Dans une interview accordée au journal français Le Figaro, dimanche 2 mars, Emmanuel Macron a déclaré que Londres et Paris proposent une trêve d'un mois « dans les airs, sur les mers et les infrastructures énergétiques».
Les combats au sol seraient donc, dans un premier temps, exclus de ce premier échelon de cessation des hostilités. « En cas de cessez-le-feu (total), il serait très difficile de vérifier que le front - qui s'étend plusieurs milliers de kilomètres, ndlr - est respecté», explique le président français. Au contraire, avec une telle trêve, « on sait la mesurer », estime-t-il encore.
Par ailleurs, le pensionnaire de l'Élysée l'assure, la possibilité d'un déploiement de troupes européennes pour garantir la sécurité des Ukrainiens, auquel la France et la Grande-Bretagne sont prêtes à participer, ne viendrait que dans un second temps. « Il n'y aura pas de troupes européennes sur le sol ukrainien dans les semaines qui viennent », ajoute Emmanuel Macron. « La question, c'est comment on utilise ce temps pour essayer d'obtenir une trêve accessible, avec des négociations qui vont prendre plusieurs semaines et ensuite, une fois la paix signée, un déploiement », ajoute-t-il.
Plus loin dans ses propos, Macron a proposé aux pays européens d’augmenter leurs dépenses de défense entre 3 et 3,5 % du PIB pour répondre aux priorités changeantes de Washington. « Depuis trois ans, les Russes consacrent 10 % de leur PIB à la défense ; Nous devons donc nous préparer à la suite. »
Macron s'exprimait avant une réunion de crise avec les dirigeants européens, convoquée par le Premier ministre britannique Keir Starmer, à Londres.

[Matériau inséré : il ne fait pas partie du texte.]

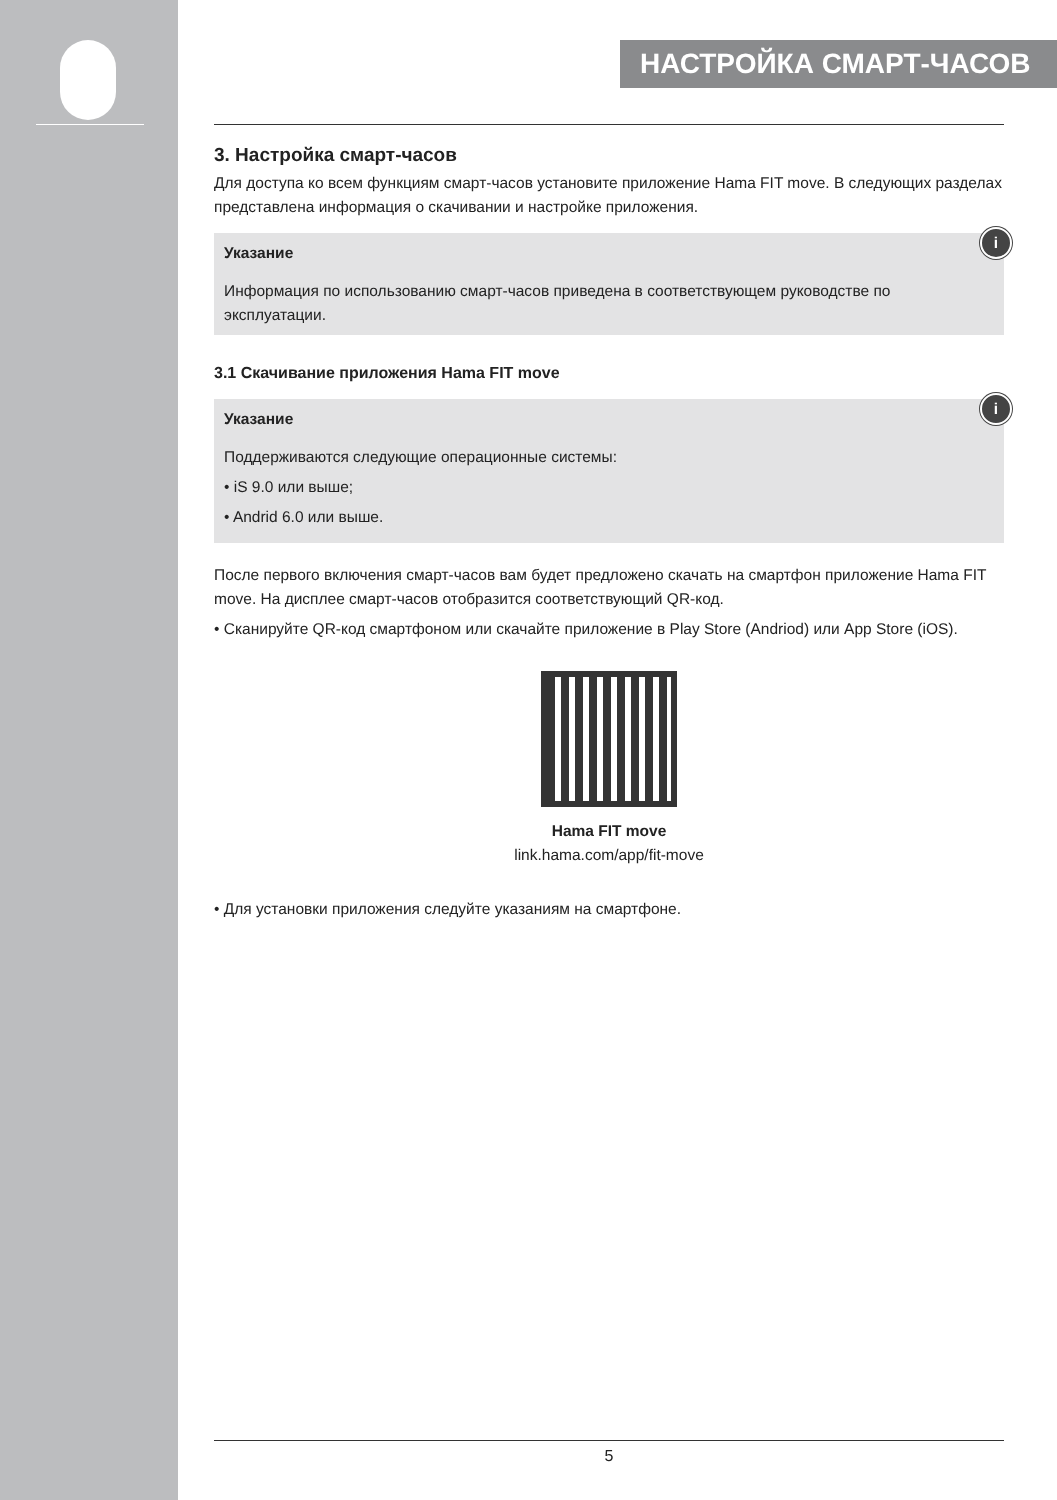НАСТРОЙКА СМАРТ-ЧАСОВ
3. Настройка смарт-часов
Для доступа ко всем функциям смарт-часов установите приложение Hama FIT move. В следующих разделах представлена информация о скачивании и настройке приложения.
i
Указание
Информация по использованию смарт-часов приведена в соответствующем руководстве по эксплуатации.
3.1 Скачивание приложения Hama FIT move
i
Указание
Поддерживаются следующие операционные системы:
• iS 9.0 или выше;
• Andrid 6.0 или выше.
После первого включения смарт-часов вам будет предложено скачать на смартфон приложение Hama FIT move. На дисплее смарт-часов отобразится соответствующий QR-код.
• Сканируйте QR-код смартфоном или скачайте приложение в Play Store (Andriod) или App Store (iOS).
Hama FIT move
link.hama.com/app/fit-move
• Для установки приложения следуйте указаниям на смартфоне.
5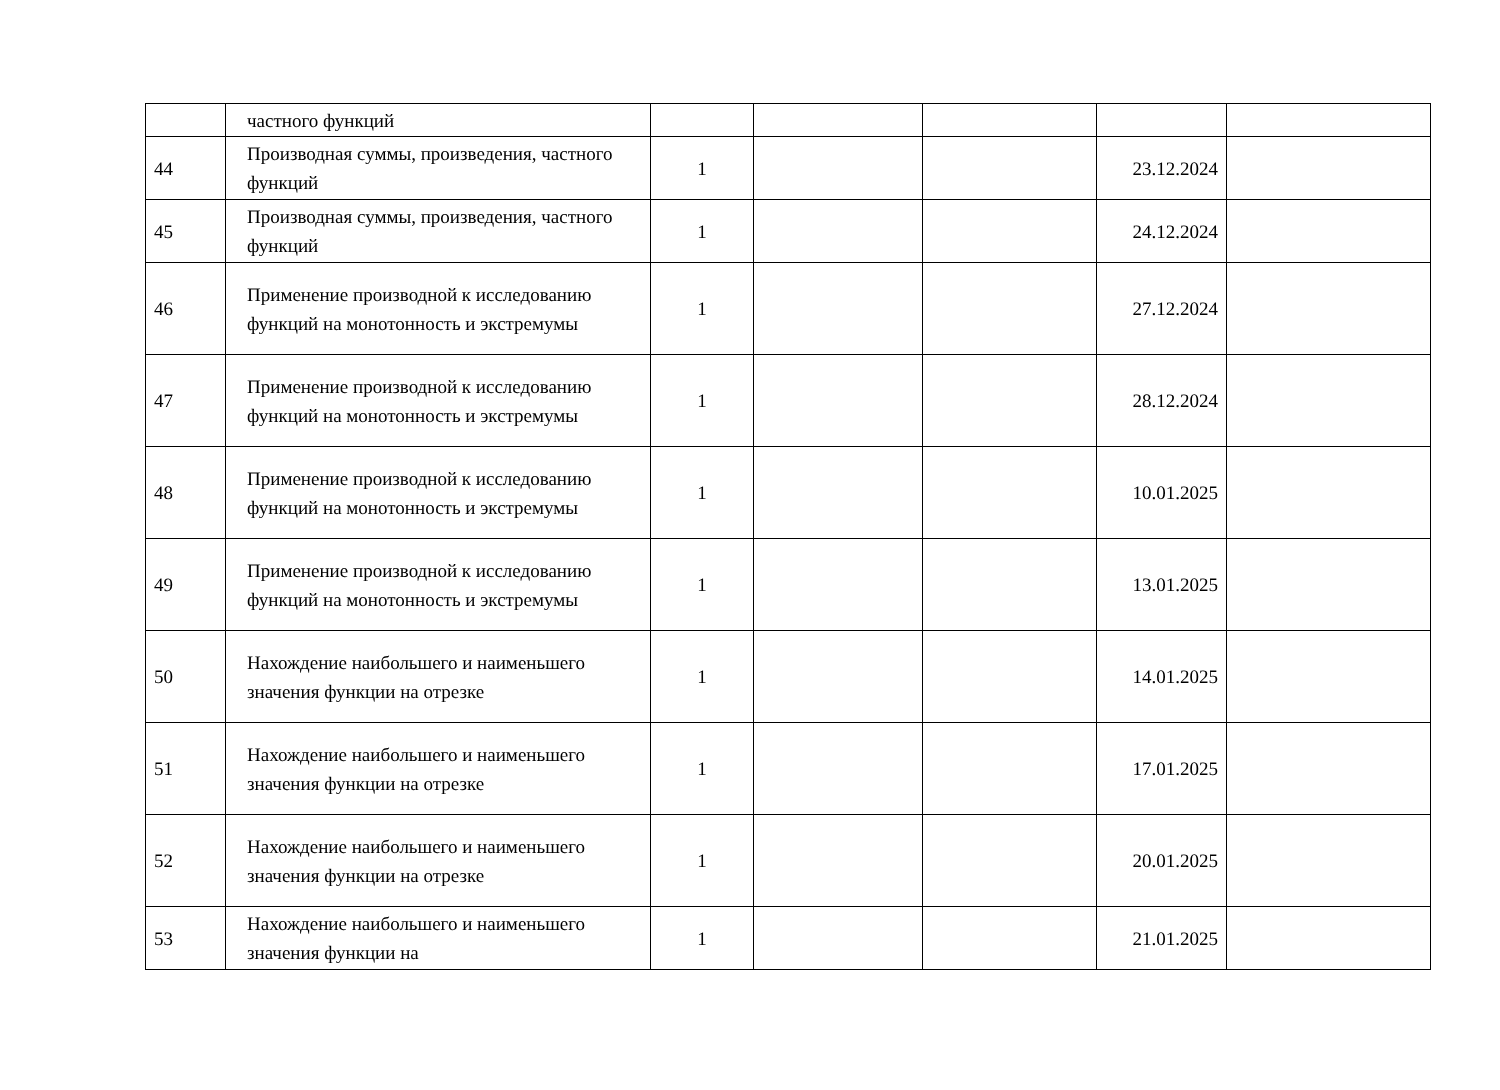| | частного функций | | | | | |
| 44 | Производная суммы, произведения, частного функций | 1 | | | 23.12.2024 | |
| 45 | Производная суммы, произведения, частного функций | 1 | | | 24.12.2024 | |
| 46 | Применение производной к исследованию функций на монотонность и экстремумы | 1 | | | 27.12.2024 | |
| 47 | Применение производной к исследованию функций на монотонность и экстремумы | 1 | | | 28.12.2024 | |
| 48 | Применение производной к исследованию функций на монотонность и экстремумы | 1 | | | 10.01.2025 | |
| 49 | Применение производной к исследованию функций на монотонность и экстремумы | 1 | | | 13.01.2025 | |
| 50 | Нахождение наибольшего и наименьшего значения функции на отрезке | 1 | | | 14.01.2025 | |
| 51 | Нахождение наибольшего и наименьшего значения функции на отрезке | 1 | | | 17.01.2025 | |
| 52 | Нахождение наибольшего и наименьшего значения функции на отрезке | 1 | | | 20.01.2025 | |
| 53 | Нахождение наибольшего и наименьшего значения функции на | 1 | | | 21.01.2025 | |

La rencontre avait pour objectif de faire avancer les efforts déployés pour élaborer un plan de paix en Ukraine.
Dans une autre interview accordée au journal milanais Il Foglio, Macron a déclaré que l'Europe avait besoin d'une Italie « forte » pour aider à résoudre le conflit en Ukraine.
La Première ministre italienne Giorgia Meloni a, de son côté, rejeté la perspective d'une contribution de son pays à une quelconque force de maintien de la paix en Ukraine, affirmant que cela n'avait « jamais été à l'ordre du jour ».
« Nous avons besoin de l'Italie, d'une Italie forte qui travaille aux côtés de la France, de l'Allemagne, dans le concert des grandes nations », a déclaré Macron.
Le Premier ministre britannique a, quant à lui, fait savoir dimanche que le Royaume-Uni et la France travailleraient avec l'Ukraine pour élaborer le nouveau plan de cessez-le-feu qui sera par la suite présenté au président américain Donald Trump pour approbation.
Starmer a décrit la nouvelle initiative comme « un pas en avant important » après que les liens entre Kiev et Washington ont été gravement tendus lors d’une altercation publique entre Trump et son homologue ukrainien Volodymyr Zelensky, vendredi 28 février à la Maison Blanche.
Starmer s'est positionné comme un pont diplomatique entre l'Europe et les États-Unis alors que les efforts pour entamer des négociations sur l'avenir de l'Ukraine s'intensifient.
Même si plusieurs dirigeants européens ont réaffirmé leur soutien à Zelensky après l'altercation de vendredi dans le bureau ovale, Starmer s'est montré plus prudent, parlant à la fois avec Zelensky et Trump immédiatement après leur dispute.